Galileo’nun bütün yazışmaları hastalık imalarıyla doludur.
Sıtma ya da tifo kurbanı olmuş olabilir.
Sağlığından endişeyle kızı, içkiyi azaltması için babasını sık sık uyardı. (s. 81)

Öğrrencisi Mario Guidici,
Floransa Akademisi’nin konseyine seçildi.
1619’da sunması istenen konferans metinlerinin büyük bölümünü Galileo yazdı.
Bu konuşmalar Kuyrukluyıldızlar Üzerine Söylev adıyla 1619’da yayınlandı.
Peder Grassi, öfkesi yatıştıktan sonra öğrencisi Lothario Sarsi’nin adıyla Libra Astronomica ya da Gökbilimsel ve Felsefi Terazi adıyla Latince bir kitap yazdı.
Galileo’nun fikirlerini bir teraziye koyuyor ve hafif buluyordu.
Galileo cevaben salvoya başladı; Kitabına Il Saggiatore ya da Sarraf adını verdi. Sarrafın terazisi çok daha hassastır.
Peder Grassi de Galileo’nun kitabından, Galileo’nun Sarraf’ı yazarken sarhoş olduğunu ima etmek amacıyla Assaggiatore (şarapçı) diye söz etti. (s. 87)

1621, Galileo’yu ömrü vefa ettikçe korumaya söz veren V. Paul, 28 Ocak’ta öldü.

1623, Kardinal Matteo Barberini, Papa VIII. Urban olarak Papa oldu.

Galileo, 23 Nisan’da Roma’ya geldi. Papa, Galileo’yu özel olarak kabul etti.

Dialoque bu dönemde yazılmaya başlandı, eserin yazımı fasılasız altı yılını aldı.

Dialoque’daki olaylar Sagredo’nun Venedik’teki sarayında geçer. Salviati ve Simplico, dünyayla ilgili başlıca iki sistemi açık ve mümkün olduğunca ayrıntılı biçimde tartışmak üzere düşünsel inzivaya ayrılırlar. (s. 129)

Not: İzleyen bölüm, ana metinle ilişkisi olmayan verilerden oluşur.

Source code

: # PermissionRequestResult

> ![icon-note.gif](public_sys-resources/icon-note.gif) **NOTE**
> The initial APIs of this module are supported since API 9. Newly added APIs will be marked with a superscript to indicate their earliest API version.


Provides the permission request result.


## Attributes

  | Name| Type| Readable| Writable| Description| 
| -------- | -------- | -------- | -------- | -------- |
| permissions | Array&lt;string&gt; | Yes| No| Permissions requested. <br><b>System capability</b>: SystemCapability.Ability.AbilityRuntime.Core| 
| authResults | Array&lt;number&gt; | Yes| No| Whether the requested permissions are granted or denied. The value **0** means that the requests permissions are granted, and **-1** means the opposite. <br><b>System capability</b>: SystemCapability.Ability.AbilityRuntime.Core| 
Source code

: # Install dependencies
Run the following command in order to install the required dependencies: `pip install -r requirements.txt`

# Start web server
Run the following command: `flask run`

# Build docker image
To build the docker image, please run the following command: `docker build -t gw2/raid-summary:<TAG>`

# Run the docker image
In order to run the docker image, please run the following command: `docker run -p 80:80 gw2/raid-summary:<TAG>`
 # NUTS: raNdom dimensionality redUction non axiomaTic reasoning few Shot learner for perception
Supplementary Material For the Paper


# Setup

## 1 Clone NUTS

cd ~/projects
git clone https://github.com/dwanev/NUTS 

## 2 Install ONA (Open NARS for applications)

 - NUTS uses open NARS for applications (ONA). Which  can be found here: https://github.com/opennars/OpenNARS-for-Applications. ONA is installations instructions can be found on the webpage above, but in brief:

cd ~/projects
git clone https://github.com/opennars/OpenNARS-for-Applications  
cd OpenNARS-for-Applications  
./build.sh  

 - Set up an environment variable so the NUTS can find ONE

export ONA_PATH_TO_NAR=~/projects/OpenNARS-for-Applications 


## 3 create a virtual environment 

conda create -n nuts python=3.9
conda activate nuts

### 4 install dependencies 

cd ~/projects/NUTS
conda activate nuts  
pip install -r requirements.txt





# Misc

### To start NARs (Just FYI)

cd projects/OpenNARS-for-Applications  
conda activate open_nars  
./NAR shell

“Şu halde, bu dört günlük sohbette Kopernikus’un sistemi lehine güçlü kanıtlar elde ettik” diye özetler tartışmayı ev sahibi Sagredo. (s. 154)

…kitap basılır basılmaz muazzam bir başarı sağladı. Galileo ilk cildi 22 Şubat 1632’de Pitti Palaca’ta grandüke sundu. (s. 191)

Kitap çok uygunsuz bir zamanda Papa Urban’ın dikkatini çekmişti. Hovardaca yaptığı savaş harcamaları (30 Yıl Savaşları boyunca Protestanlara karşı savaşan cepheleri Papalık desteklemişti) yüzünden Papalığın borçları katlanmış ve İspanyolların kendisine komplo hazırladıkları korkusu paranoya boyutlarına varmıştı (o yıllarda İtalya veba salgınından kırılmaktadır). (s. 193)

Galileo sadece bir kez yargılandı (...) 1633 baharında.
1616 tarihli gerilim bir yargılama değildir. (s. 199)

12 Nisan 1633 Salı günü, iki görevli ve bir sekretere ifade vermiştir.

“…Ptolemaios’un görüşünü, yani Yer’in sabit durduğu ve Güneş’in hareket ettiği görüşünü savunmaya başladım ve hâlâ da onu savunuyorum.
(…)
Hâlihazırda Kopernikus’un görüşünü taşımadığım gibi, ihtarla bu görüşü bırakmam emredildikten sonra da taşımadım. Hepsi bu; işte elinizdeyim, istediğinizi yapın.” (s. 230)

Engizisyon rehabilitasyonuna yardımcı olması için üç yıl boyunca haftada bir kez pişmanlıkla ilgili yedi mezmuru ezberden okumasını emretmişti. (s. 258)

Maria Celeste
1634 Martının sonlarında dizanteri hastalığından hayatını kaybetti.

1637 Haziranında İki Yeni Bilim çıktı.

Körlük 1637 Temmuzunda önce sağ gözüne indi.
Ertesi kış da sol gözü kapandı.

1637 Kasımında “Ayın yüzünde şahane bir gözlemde bulundum” diye yazıyordu
“gözümüze hep aynı görünen yüz, hep aynı yüzmüş.” (s. 294)

1642 yılının 8 Ocak akşamı hayata gözlerini yumdu.
Aynı yıl 25 Aralık’ta Isaac Newton dünyaya geldi.